● **AVAILABLE RECORDS**
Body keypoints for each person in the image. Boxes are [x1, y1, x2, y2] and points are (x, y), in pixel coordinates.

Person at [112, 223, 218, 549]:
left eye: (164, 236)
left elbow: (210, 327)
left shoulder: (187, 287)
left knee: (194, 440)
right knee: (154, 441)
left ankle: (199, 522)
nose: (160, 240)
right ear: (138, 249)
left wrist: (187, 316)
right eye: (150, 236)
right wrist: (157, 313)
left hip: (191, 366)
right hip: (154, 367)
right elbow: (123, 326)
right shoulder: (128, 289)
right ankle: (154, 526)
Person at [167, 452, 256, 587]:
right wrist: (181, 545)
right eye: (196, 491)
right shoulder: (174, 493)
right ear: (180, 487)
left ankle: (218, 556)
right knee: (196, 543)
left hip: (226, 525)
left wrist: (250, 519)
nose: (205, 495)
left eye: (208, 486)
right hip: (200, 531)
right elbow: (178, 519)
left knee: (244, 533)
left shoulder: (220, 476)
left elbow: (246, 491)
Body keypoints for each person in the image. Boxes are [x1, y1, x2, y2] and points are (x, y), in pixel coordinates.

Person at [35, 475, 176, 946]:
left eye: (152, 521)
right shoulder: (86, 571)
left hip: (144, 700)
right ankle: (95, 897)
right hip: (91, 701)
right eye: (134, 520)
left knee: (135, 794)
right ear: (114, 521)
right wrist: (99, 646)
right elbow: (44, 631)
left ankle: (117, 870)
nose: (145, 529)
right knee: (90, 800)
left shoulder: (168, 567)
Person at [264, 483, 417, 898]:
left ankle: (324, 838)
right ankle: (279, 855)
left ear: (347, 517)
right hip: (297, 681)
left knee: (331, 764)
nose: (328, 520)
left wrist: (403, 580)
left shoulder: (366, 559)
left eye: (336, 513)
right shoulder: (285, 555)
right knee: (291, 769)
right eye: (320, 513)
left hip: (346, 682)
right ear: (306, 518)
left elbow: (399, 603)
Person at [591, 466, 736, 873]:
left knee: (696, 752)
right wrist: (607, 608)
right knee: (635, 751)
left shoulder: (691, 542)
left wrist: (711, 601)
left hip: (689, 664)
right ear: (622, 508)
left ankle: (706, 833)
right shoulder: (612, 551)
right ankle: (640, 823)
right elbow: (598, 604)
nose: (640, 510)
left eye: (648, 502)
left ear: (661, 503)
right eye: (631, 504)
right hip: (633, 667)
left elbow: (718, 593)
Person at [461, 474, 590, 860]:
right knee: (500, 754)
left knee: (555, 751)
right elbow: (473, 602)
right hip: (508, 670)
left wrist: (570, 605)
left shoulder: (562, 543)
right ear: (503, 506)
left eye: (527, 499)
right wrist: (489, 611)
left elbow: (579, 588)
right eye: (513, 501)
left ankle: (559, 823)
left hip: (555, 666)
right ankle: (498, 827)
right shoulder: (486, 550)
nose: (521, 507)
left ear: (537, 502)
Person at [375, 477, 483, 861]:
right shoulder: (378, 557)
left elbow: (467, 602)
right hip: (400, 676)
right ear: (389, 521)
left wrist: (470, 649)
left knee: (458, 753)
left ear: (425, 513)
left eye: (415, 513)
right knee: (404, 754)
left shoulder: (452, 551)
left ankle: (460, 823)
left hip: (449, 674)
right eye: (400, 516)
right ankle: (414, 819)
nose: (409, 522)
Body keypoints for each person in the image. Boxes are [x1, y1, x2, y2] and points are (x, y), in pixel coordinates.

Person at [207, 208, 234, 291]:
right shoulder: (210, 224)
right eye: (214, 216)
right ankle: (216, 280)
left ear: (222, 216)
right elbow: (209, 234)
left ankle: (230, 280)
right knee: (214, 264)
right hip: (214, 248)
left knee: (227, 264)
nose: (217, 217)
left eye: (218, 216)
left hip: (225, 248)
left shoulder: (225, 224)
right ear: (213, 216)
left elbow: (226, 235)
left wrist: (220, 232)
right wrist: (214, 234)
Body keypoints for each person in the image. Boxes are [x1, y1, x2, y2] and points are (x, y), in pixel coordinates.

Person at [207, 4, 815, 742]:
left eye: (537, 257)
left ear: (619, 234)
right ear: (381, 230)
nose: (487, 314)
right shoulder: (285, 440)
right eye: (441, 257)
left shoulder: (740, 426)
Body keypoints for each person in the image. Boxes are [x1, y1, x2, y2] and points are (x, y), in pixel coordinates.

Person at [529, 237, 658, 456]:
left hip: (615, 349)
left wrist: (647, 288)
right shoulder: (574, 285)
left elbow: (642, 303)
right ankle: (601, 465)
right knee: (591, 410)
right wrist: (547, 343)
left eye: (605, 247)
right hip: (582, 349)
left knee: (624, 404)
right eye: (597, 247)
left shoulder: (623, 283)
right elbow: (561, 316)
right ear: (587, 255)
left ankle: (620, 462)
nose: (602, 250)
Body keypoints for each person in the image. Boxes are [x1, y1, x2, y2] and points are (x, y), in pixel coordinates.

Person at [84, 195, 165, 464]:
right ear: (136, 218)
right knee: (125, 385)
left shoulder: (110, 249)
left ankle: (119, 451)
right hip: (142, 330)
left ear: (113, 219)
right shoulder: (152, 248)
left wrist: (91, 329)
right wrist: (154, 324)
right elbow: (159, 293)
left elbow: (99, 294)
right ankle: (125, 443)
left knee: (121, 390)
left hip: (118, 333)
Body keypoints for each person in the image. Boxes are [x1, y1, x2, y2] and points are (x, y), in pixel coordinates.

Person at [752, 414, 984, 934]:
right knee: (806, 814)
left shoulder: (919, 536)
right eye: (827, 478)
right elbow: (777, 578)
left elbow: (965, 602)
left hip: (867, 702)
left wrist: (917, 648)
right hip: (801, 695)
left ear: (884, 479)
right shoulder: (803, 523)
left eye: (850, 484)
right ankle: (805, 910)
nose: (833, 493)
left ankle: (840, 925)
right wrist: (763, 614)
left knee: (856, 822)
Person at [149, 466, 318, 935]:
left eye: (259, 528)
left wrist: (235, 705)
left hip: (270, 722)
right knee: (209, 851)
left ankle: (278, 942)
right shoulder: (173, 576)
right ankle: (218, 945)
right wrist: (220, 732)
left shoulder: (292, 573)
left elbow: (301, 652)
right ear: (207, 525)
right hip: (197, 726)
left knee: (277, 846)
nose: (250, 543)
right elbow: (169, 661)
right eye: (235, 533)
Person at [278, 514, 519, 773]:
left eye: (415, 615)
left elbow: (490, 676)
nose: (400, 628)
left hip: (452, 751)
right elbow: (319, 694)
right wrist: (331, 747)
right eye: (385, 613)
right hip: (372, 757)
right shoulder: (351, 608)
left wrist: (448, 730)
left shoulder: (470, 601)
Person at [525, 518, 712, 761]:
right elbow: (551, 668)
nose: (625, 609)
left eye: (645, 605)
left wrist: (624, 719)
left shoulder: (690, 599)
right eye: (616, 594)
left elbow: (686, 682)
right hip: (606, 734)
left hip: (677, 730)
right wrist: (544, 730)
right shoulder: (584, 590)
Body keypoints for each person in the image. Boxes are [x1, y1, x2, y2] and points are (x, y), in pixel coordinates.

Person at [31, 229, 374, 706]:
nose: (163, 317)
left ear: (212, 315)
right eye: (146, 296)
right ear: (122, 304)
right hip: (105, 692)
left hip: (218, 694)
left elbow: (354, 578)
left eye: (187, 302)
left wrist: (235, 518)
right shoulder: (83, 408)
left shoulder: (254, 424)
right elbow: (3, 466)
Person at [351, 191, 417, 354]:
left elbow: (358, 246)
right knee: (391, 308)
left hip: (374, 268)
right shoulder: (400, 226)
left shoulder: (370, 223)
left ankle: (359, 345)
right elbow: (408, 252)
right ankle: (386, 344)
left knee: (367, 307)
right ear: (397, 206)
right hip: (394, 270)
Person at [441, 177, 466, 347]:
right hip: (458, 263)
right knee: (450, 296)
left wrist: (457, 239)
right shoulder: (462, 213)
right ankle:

● **WHAT TO PRODUCE**
Beginning with the line containing "left knee: (194, 440)" and ending with the line containing "right elbow: (473, 602)", extract those lines exactly from the listing above, and only those.

● **REPLY**
left knee: (194, 440)
right knee: (154, 441)
left ankle: (199, 522)
nose: (160, 240)
right ear: (138, 249)
left wrist: (187, 316)
right eye: (150, 236)
right wrist: (157, 313)
left hip: (191, 366)
right hip: (154, 367)
right elbow: (123, 326)
right shoulder: (128, 289)
right ankle: (154, 526)
Person at [167, 452, 256, 587]:
right wrist: (181, 545)
right eye: (196, 491)
right shoulder: (174, 493)
right ear: (180, 487)
left ankle: (218, 556)
right knee: (196, 543)
left hip: (226, 525)
left wrist: (250, 519)
nose: (205, 495)
left eye: (208, 486)
right hip: (200, 531)
right elbow: (178, 519)
left knee: (244, 533)
left shoulder: (220, 476)
left elbow: (246, 491)
Body keypoints for each person in the image. Boxes are [x1, y1, x2, y2] and points are (x, y), in pixel coordinates.

Person at [35, 475, 176, 946]:
left eye: (152, 521)
right shoulder: (86, 571)
left hip: (144, 700)
right ankle: (95, 897)
right hip: (91, 701)
right eye: (134, 520)
left knee: (135, 794)
right ear: (114, 521)
right wrist: (99, 646)
right elbow: (44, 631)
left ankle: (117, 870)
nose: (145, 529)
right knee: (90, 800)
left shoulder: (168, 567)
Person at [264, 483, 417, 898]:
left ankle: (324, 838)
right ankle: (279, 855)
left ear: (347, 517)
right hip: (297, 681)
left knee: (331, 764)
nose: (328, 520)
left wrist: (403, 580)
left shoulder: (366, 559)
left eye: (336, 513)
right shoulder: (285, 555)
right knee: (291, 769)
right eye: (320, 513)
left hip: (346, 682)
right ear: (306, 518)
left elbow: (399, 603)
Person at [591, 466, 736, 873]:
left knee: (696, 752)
right wrist: (607, 608)
right knee: (635, 751)
left shoulder: (691, 542)
left wrist: (711, 601)
left hip: (689, 664)
right ear: (622, 508)
left ankle: (706, 833)
right shoulder: (612, 551)
right ankle: (640, 823)
right elbow: (598, 604)
nose: (640, 510)
left eye: (648, 502)
left ear: (661, 503)
right eye: (631, 504)
right hip: (633, 667)
left elbow: (718, 593)
Person at [461, 474, 590, 860]:
right knee: (500, 754)
left knee: (555, 751)
right elbow: (473, 602)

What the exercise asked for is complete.